### INSTRUCTIONS TO FOLLOW
Quote the part of the passage about celebrities in politics that opens with the words containing "To most people, Barr" and closes with "be taken seriously.".

### PASSAGE
[Start of Attachment]
She is a sitcom-star from the 90’s but she is running for a presidential nomination under the Green Party. We watched him in action movies but our children know him better as the former Governor of California. Our girlfriends and sisters are in love with him but the stadiums are no longer enough for him… Roseanne Barr, Arnold Schwarzenegger and Jon Bon Jovi are some of the celebrities who got involved in politics. But only a few manage to actually make a change. Why do they make these careers moves? Are they really helping?
“The Democrats and Republicans have proven that they are servants – bought and paid for by the 1 percent – who are not doing what’s in the best interest of the American people”. This is how American actress Roseanne Barr, 59, announced on February 2nd her candidacy for the 2012 presidential nomination. Obviously not running for either of the two main parties, she will be seeking the nomination for the Green Party. Describing herself as a “longtime supporter” of the Greens, she has already submitted all the paperwork needed to make her candidacy official. Calling for the “99%” (how the people who started the “Occupy Wall Street” movement call themselves), this is the first time she gets seriously involved in politics.
To most people, Barr is best known for her rendition of a working-class mother in the Emmy Award-winning sitcom Roseanne (1988-1997) and honestly, the woman she was portraying had nothing of a President. Loud and almost exclusively communicating by swearing, she was more of a farce than a role model: one of the reasons why Barr’s candidacy might not be taken seriously.
As the name of the candidate for the Green Party will be known in July, when a convention in Baltimore will be held, Roseanne Barr tries to buy herself some legitimacy and assures she “has been committed for years”, especially in what concerns “working-class families and women”. But Barr’s ambition is certainly not to attain the White House. She knows the Green Party is a third-party and like many other candidates of smaller organizations, she says she is seeking to draw attention to issues that are important to her. On top of her list – student loans, credit card debts, healthcare, legalization of marijuana and gay rights.
Barr says she will be over present in the media these next months, and that she will make sure that the “needs of average American” are heard. But if Barr’s ambitions are quite small and maybe even altruist, some other celebrities have put a foot on the political landscape. A big foot actually.
[End of Attachment]
### Entries drawn from a collection
[Start of Attachment]
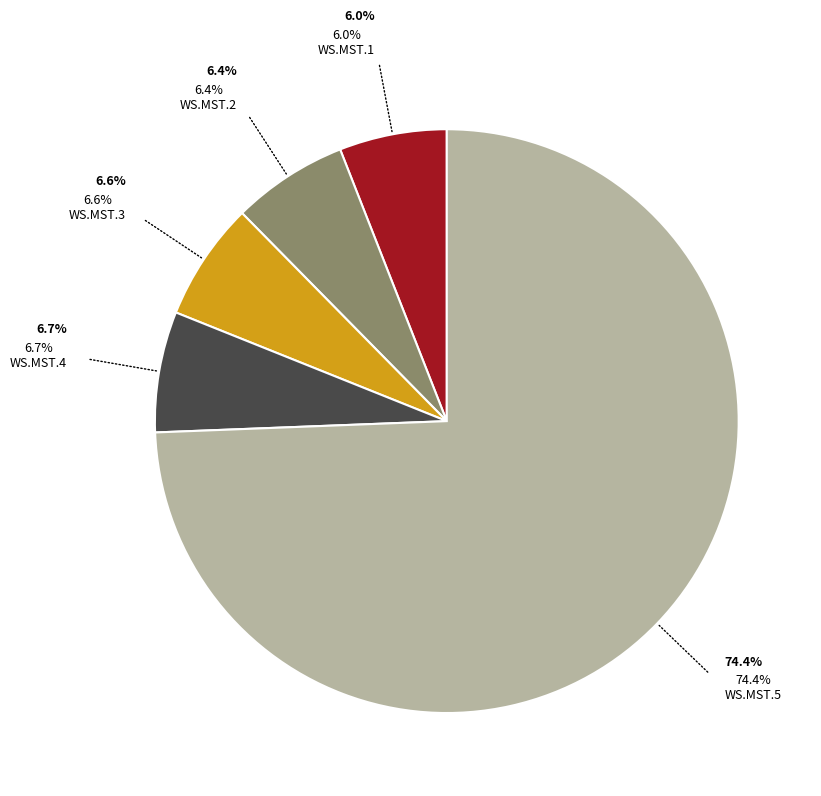

What percentage is the WS.MST.1 slice, to the nearest percent?

6%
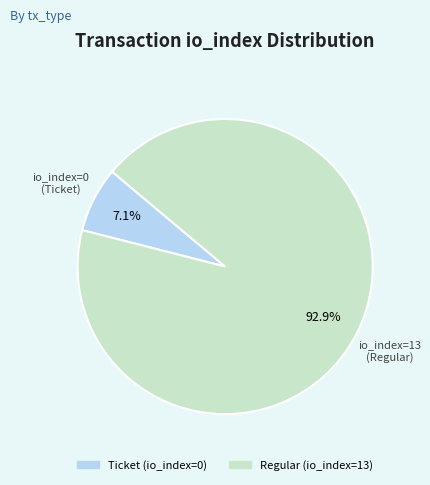

How many slices are in this pie chart?

2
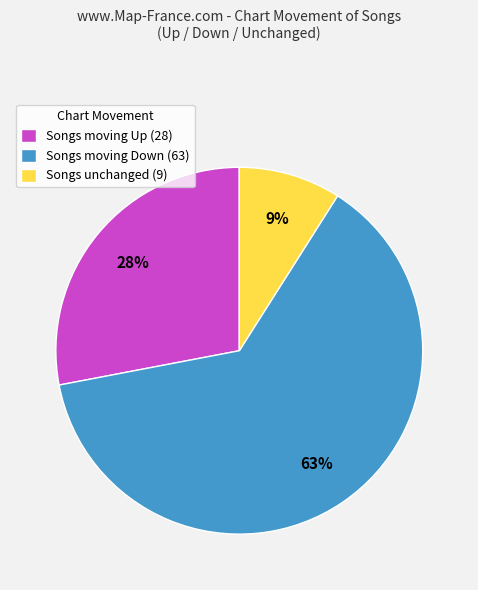

To the nearest percent, what is the difference between the Songs unchanged (9) and Songs moving Up (28) slice percentages?

19%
[End of Attachment]
### EXERCISE OUTPUT
To most people, Barr is best known for her rendition of a working-class mother in the Emmy Award-winning sitcom Roseanne (1988-1997) and honestly, the woman she was portraying had nothing of a President. Loud and almost exclusively communicating by swearing, she was more of a farce than a role model: one of the reasons why Barr’s candidacy might not be taken seriously.